Among the records that follow, set down only the lines from the one containing "camera: 65 degrees right, 0 degrees up" to the one containing "(593, 397) = (560, 557): black", both included, exactly.

* [DATA FOR PROCESSING]:
<<<<
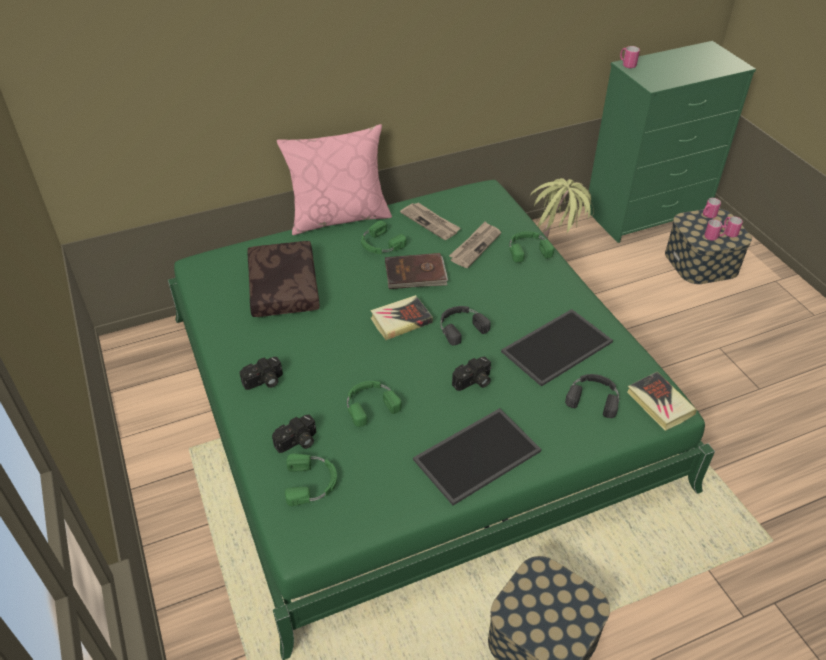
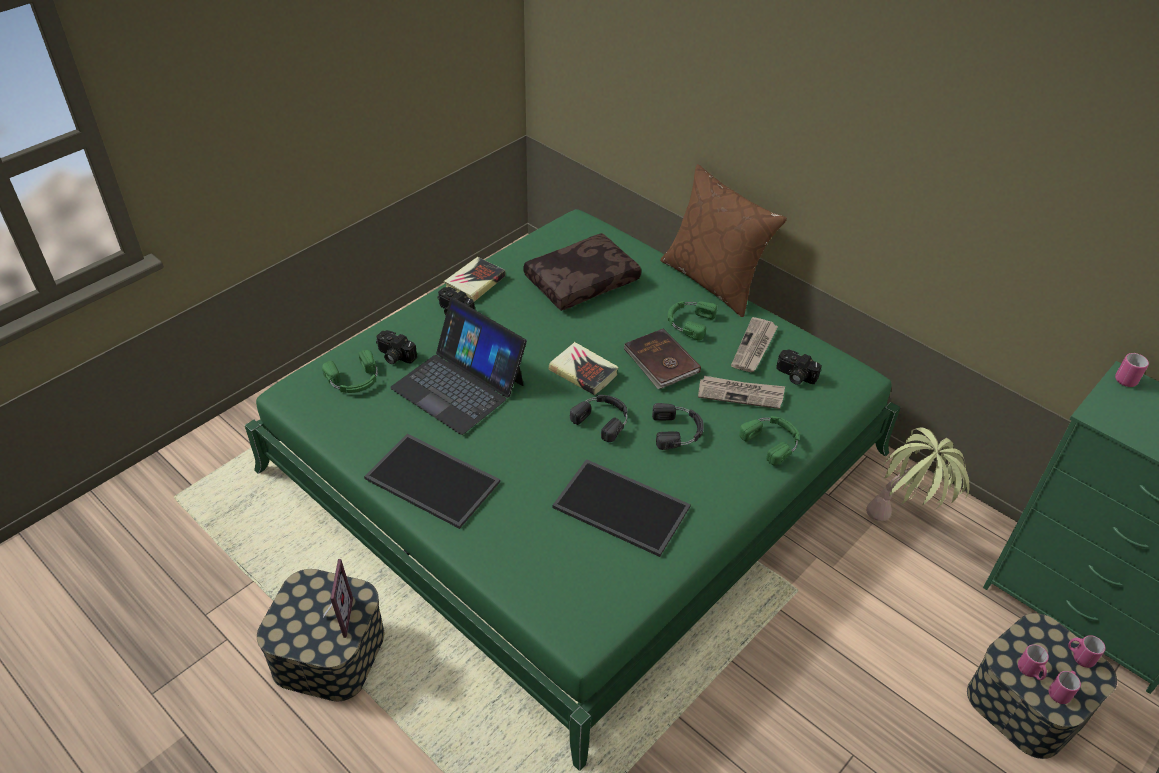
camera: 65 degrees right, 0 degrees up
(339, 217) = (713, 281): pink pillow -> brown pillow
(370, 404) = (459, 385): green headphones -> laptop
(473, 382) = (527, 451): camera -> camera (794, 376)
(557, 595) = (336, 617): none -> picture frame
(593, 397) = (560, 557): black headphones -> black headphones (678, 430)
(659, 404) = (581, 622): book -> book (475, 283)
>>>>
<<<<
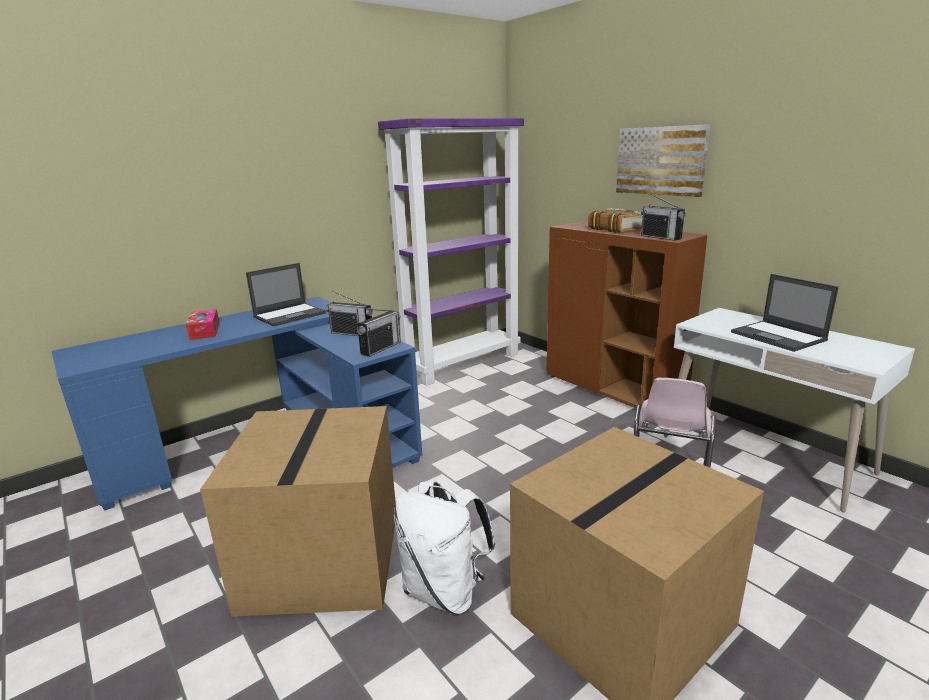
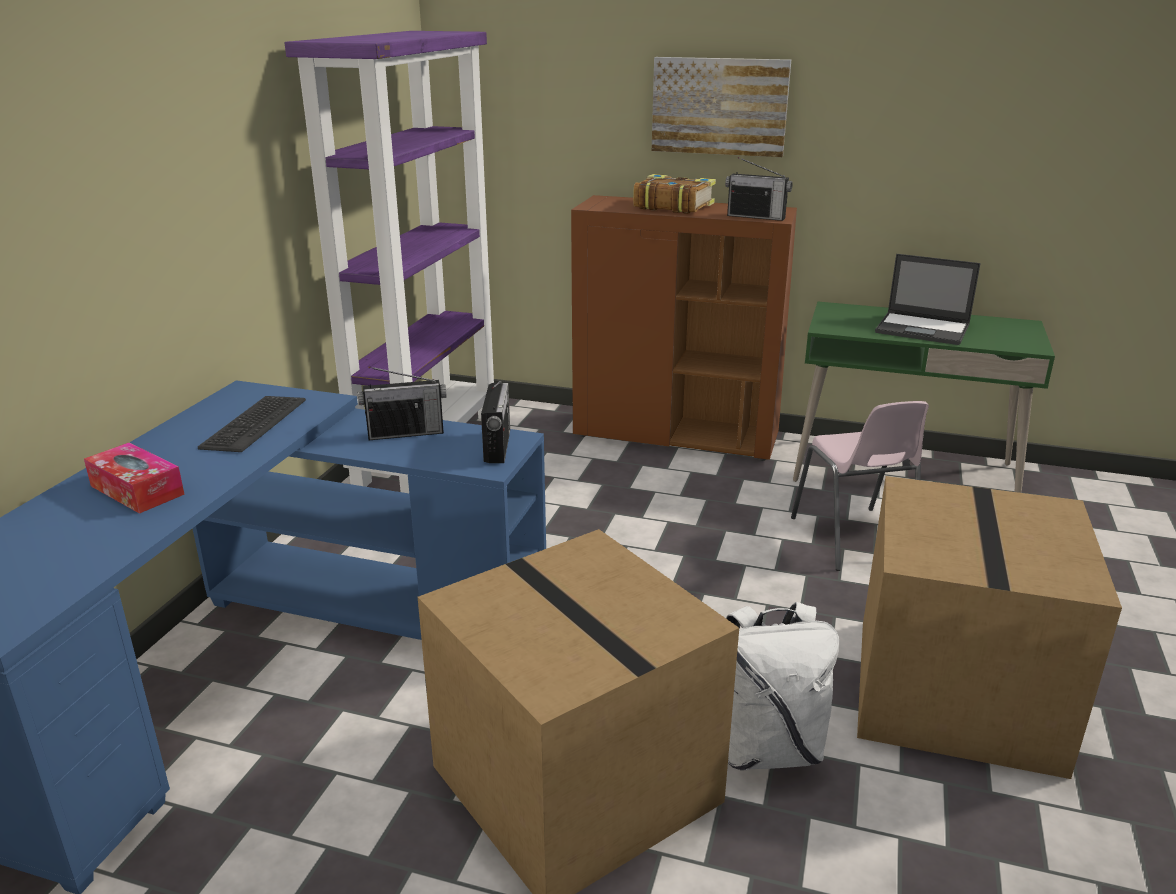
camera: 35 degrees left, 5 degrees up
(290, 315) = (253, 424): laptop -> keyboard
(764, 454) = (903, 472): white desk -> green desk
>>>>
* [ANSWER TO THE PROBLEM]:
camera: 65 degrees right, 0 degrees up
(339, 217) = (713, 281): pink pillow -> brown pillow
(370, 404) = (459, 385): green headphones -> laptop
(473, 382) = (527, 451): camera -> camera (794, 376)
(557, 595) = (336, 617): none -> picture frame
(593, 397) = (560, 557): black headphones -> black headphones (678, 430)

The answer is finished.